A ficção serve-nos de aviso, quando assume a forma de uma agressão aos paradigmas que utilizamos para justificação da existência falseada desde os seus fundamentos gregários. A linguagem do delírio põe à nossa disposição alguns elementos para verificação do estado de doença de uma sociedade onde o indivíduo é utilizado como coisa, pretensamente porque tal processo o beneficiaria, torna melhores as suas condições de subsistência. A linguagem do delírio conduz a uma lógica irrefutável nos seus termos: quem não têm cabeça, não paga nada. Cortem-se as cabeças e os problemas económicos (e os outros) estarão resolvidos. Ou então – e dentro da mesma linguagem delirante – continuemos a usar as grandes palavras, (Amor, Liberdade, Paz, Conhecimento, etc., etc.) pois que, só por serem pronunciadas, tudo solucionam.

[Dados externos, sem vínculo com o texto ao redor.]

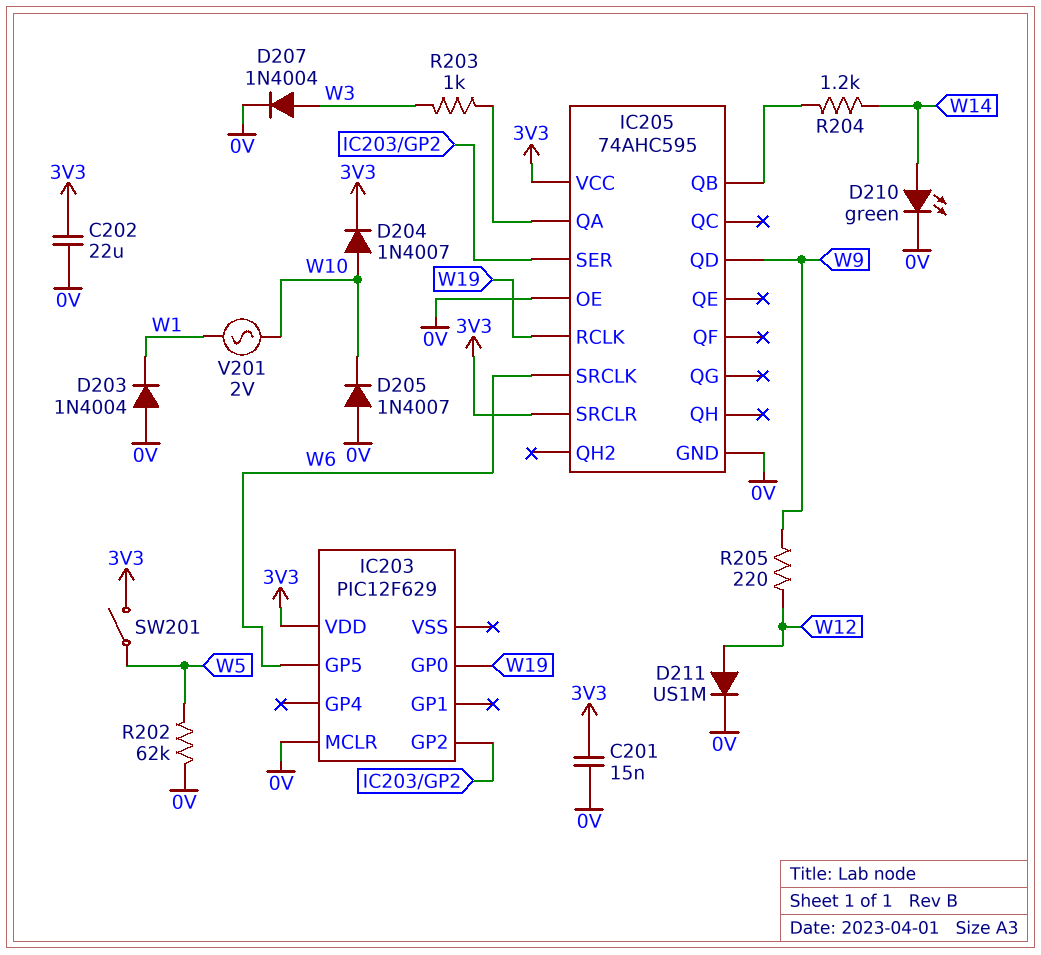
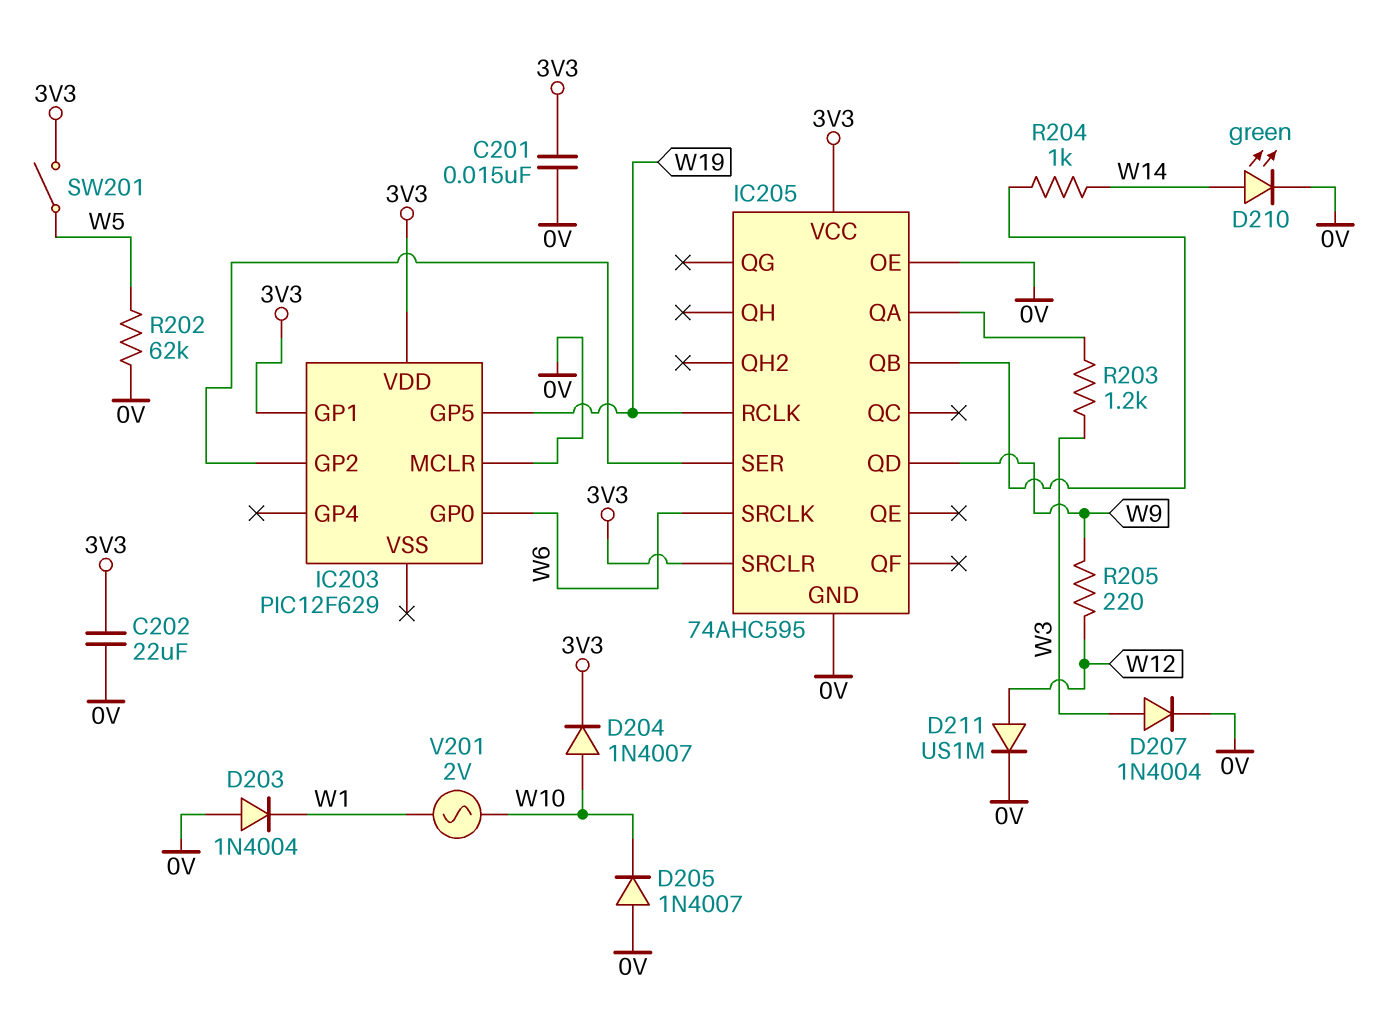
IC203 pin GP0: W19 -> W6
IC203 pin GP1: none -> 3V3
IC203 pin GP5: W6 -> W19
R203: 1k (IC205/QA, W3) -> 1.2k (IC205/QA, W3)
R204: 1.2k (IC205/QB, W14) -> 1k (IC205/QB, W14)

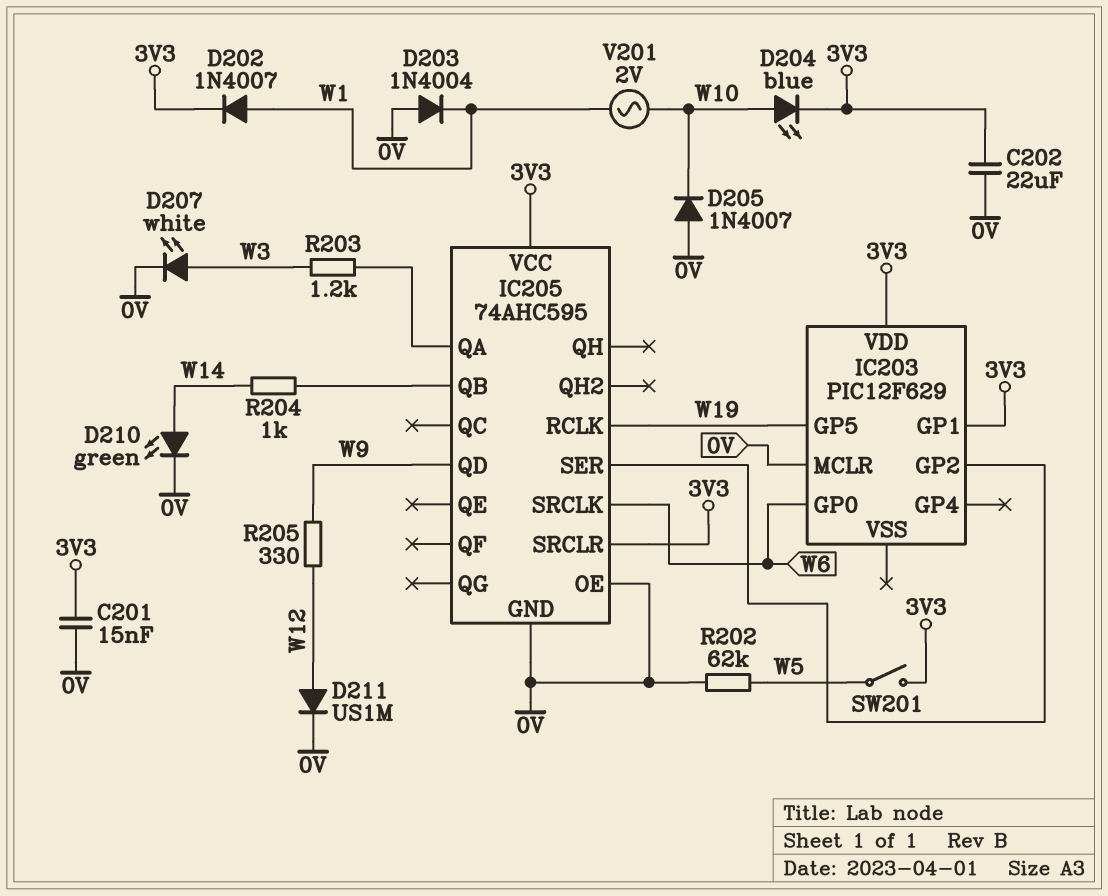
D202: none -> diode 1N4007 (A W1, K 3V3)
D204: diode 1N4007 (A W10, K 3V3) -> LED blue (A W10, K 3V3)
D207: diode 1N4004 (A W3, K 0V) -> LED white (A W3, K 0V)
R205: 220 (W9, W12) -> 330 (W9, W12)

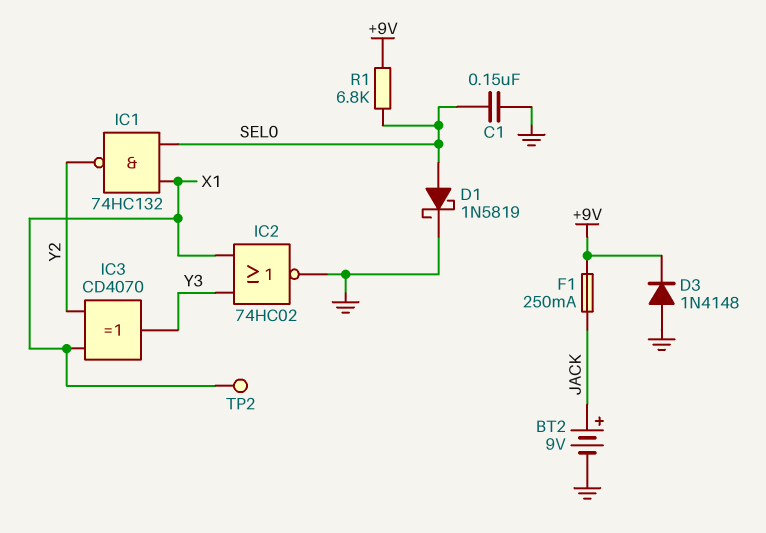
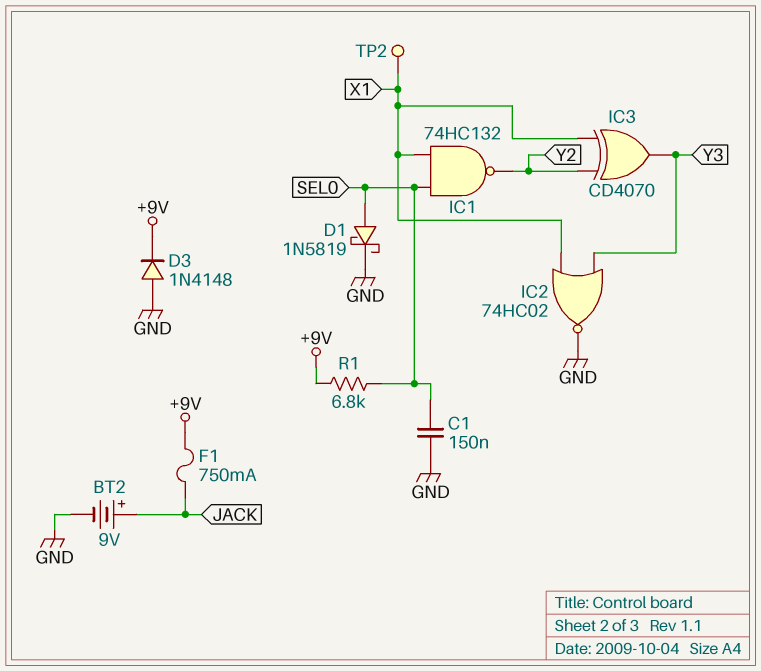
F1: 250mA (+9V, JACK) -> 750mA (+9V, JACK)

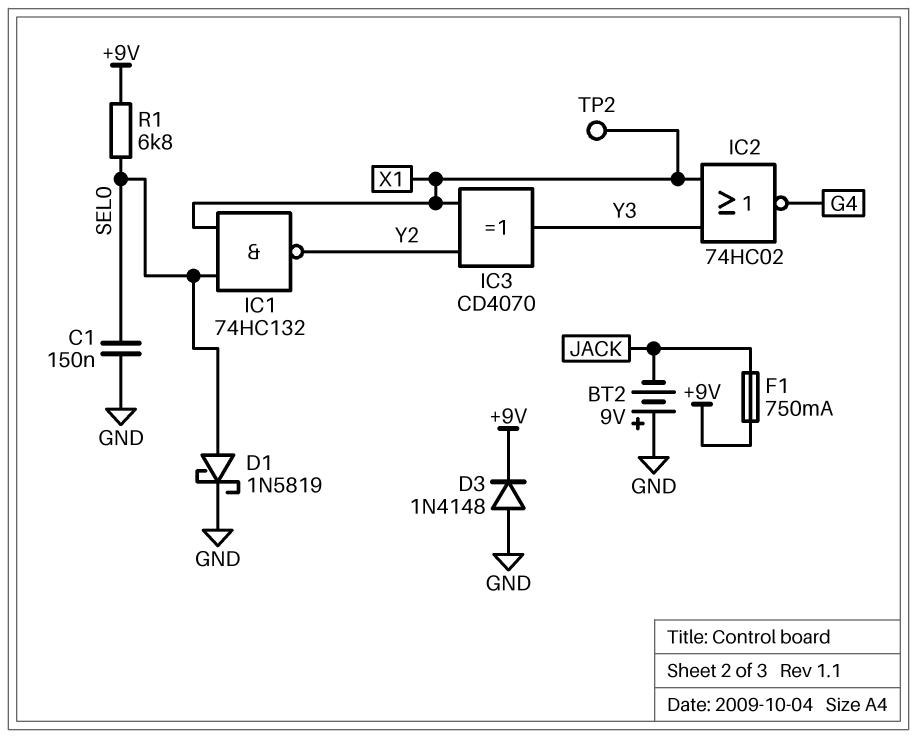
BT2: 9V (plus JACK, minus GND) -> 9V (plus GND, minus JACK)
IC2: NOR 74HC02 (in X1, in Y3, out GND) -> NOR 74HC02 (in X1, in Y3, out G4)

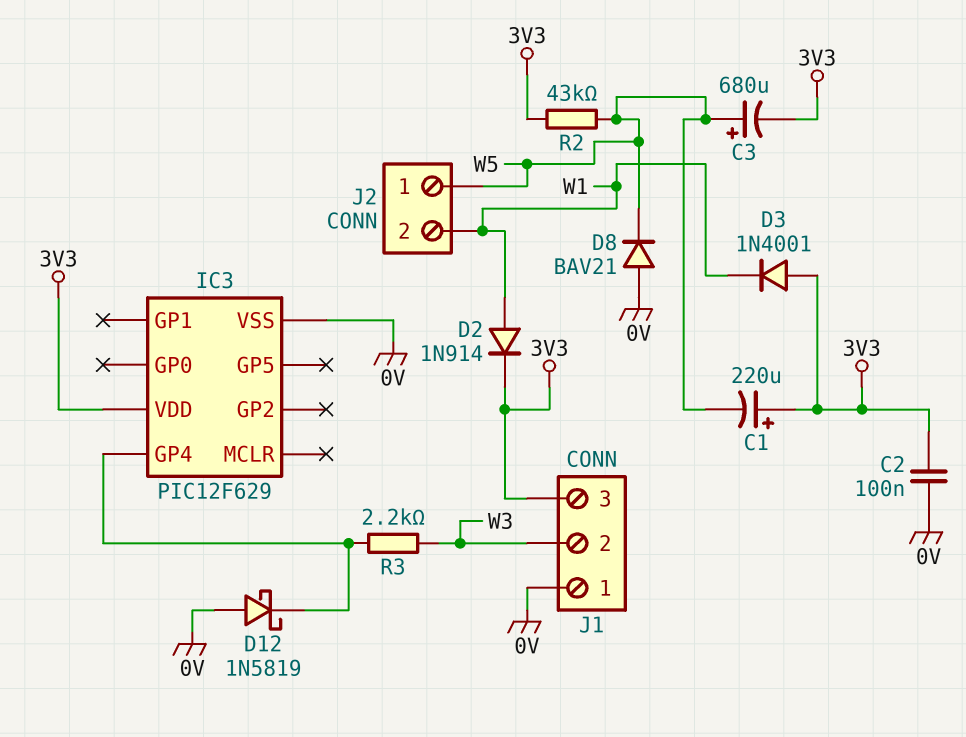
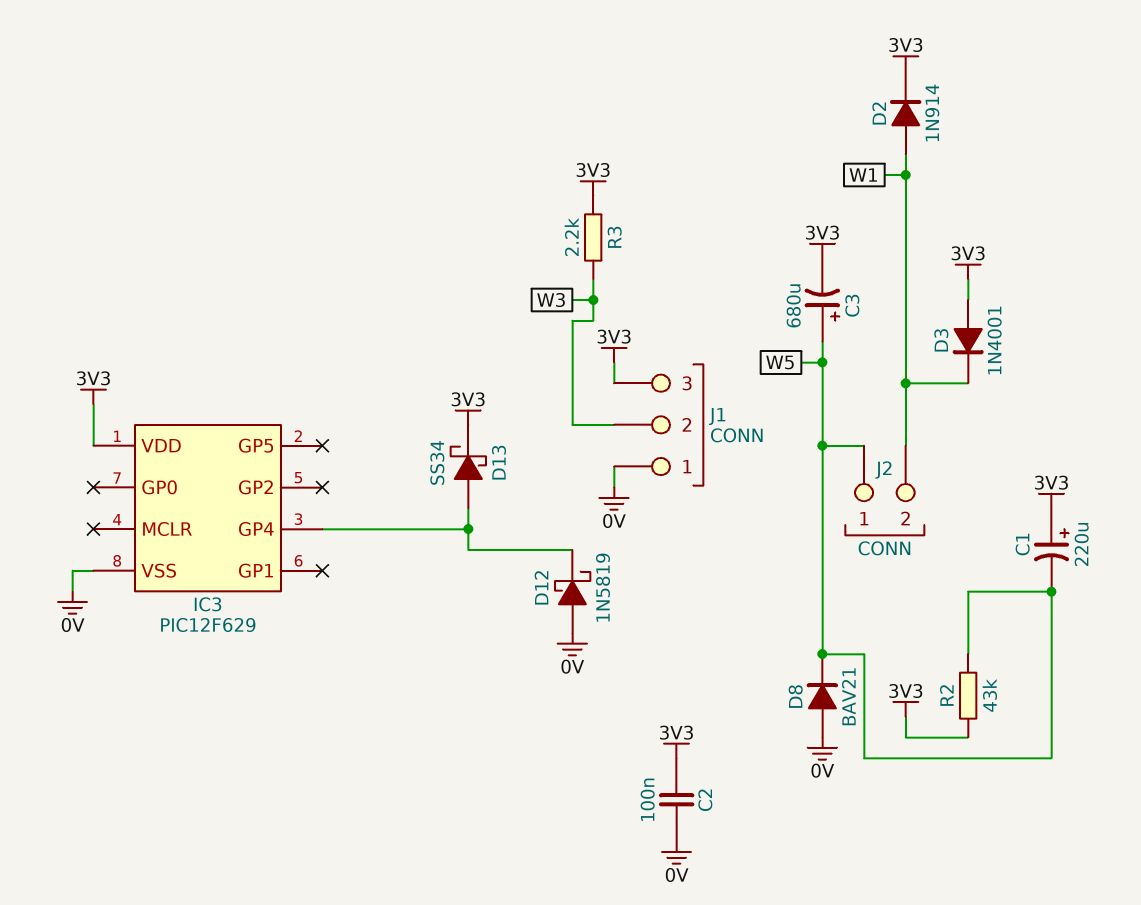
D13: none -> schottky SS34 (A IC3/GP4, K 3V3)
R3: 2.2k (IC3/GP4, W3) -> 2.2k (3V3, W3)

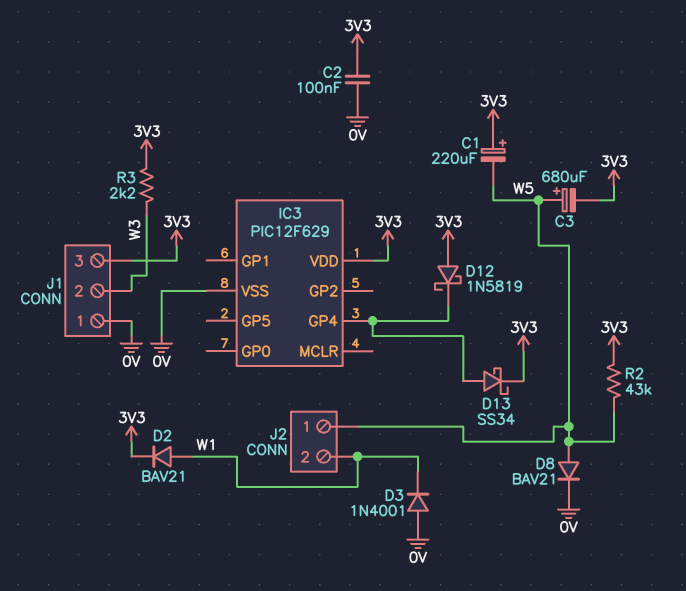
D2: diode 1N914 (A W1, K 3V3) -> diode BAV21 (A W1, K 3V3)
D3: diode 1N4001 (A 3V3, K W1) -> diode 1N4001 (A 0V, K W1)
D8: diode BAV21 (A 0V, K W5) -> diode BAV21 (A W5, K 0V)
D12: schottky 1N5819 (A 0V, K IC3/GP4) -> schottky 1N5819 (A 3V3, K IC3/GP4)

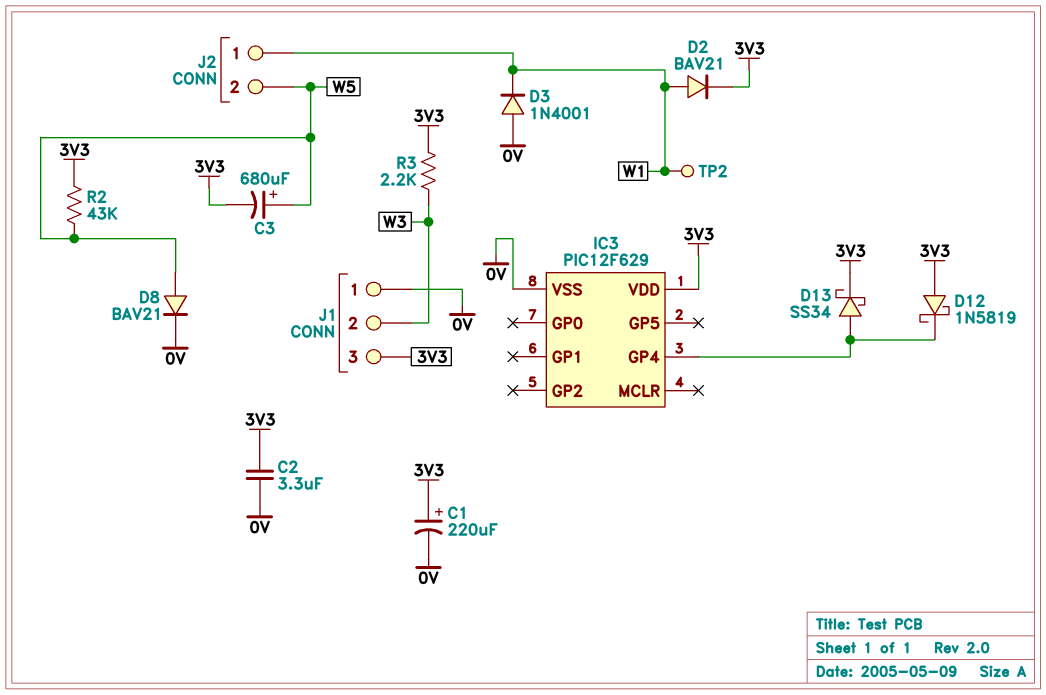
C1: 220uF (plus 3V3, minus W5) -> 220uF (plus 3V3, minus 0V)
C2: 100nF (0V, 3V3) -> 3.3uF (0V, 3V3)
J2 pin 1: W5 -> W1
J2 pin 2: W1 -> W5
TP2: none -> test point (W1)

Há que referir, no que diz respeito ao aspecto formal, o cuidado do antologiador, na apresentação propriamente literária dos textos. Uma língua escorreita, sem o vício retórico, bem rara na maior parte do que por aí se produz para consumo dos leitores portugueses, habituados a absorver todas as beberragens, contrafacções e mistelas.
Que existem omissões – é verificável. Mas não se exige de um antologia que ela englobe a totalidade do que se pode incluir no critério que a determina.
O volume, tal como está, é suficientemente contundente (ou divertido, para quem assim o queira ler). E eficaz, como proposição para meditações sobre a interferência do irracional na nossa maneira de estarmos aqui.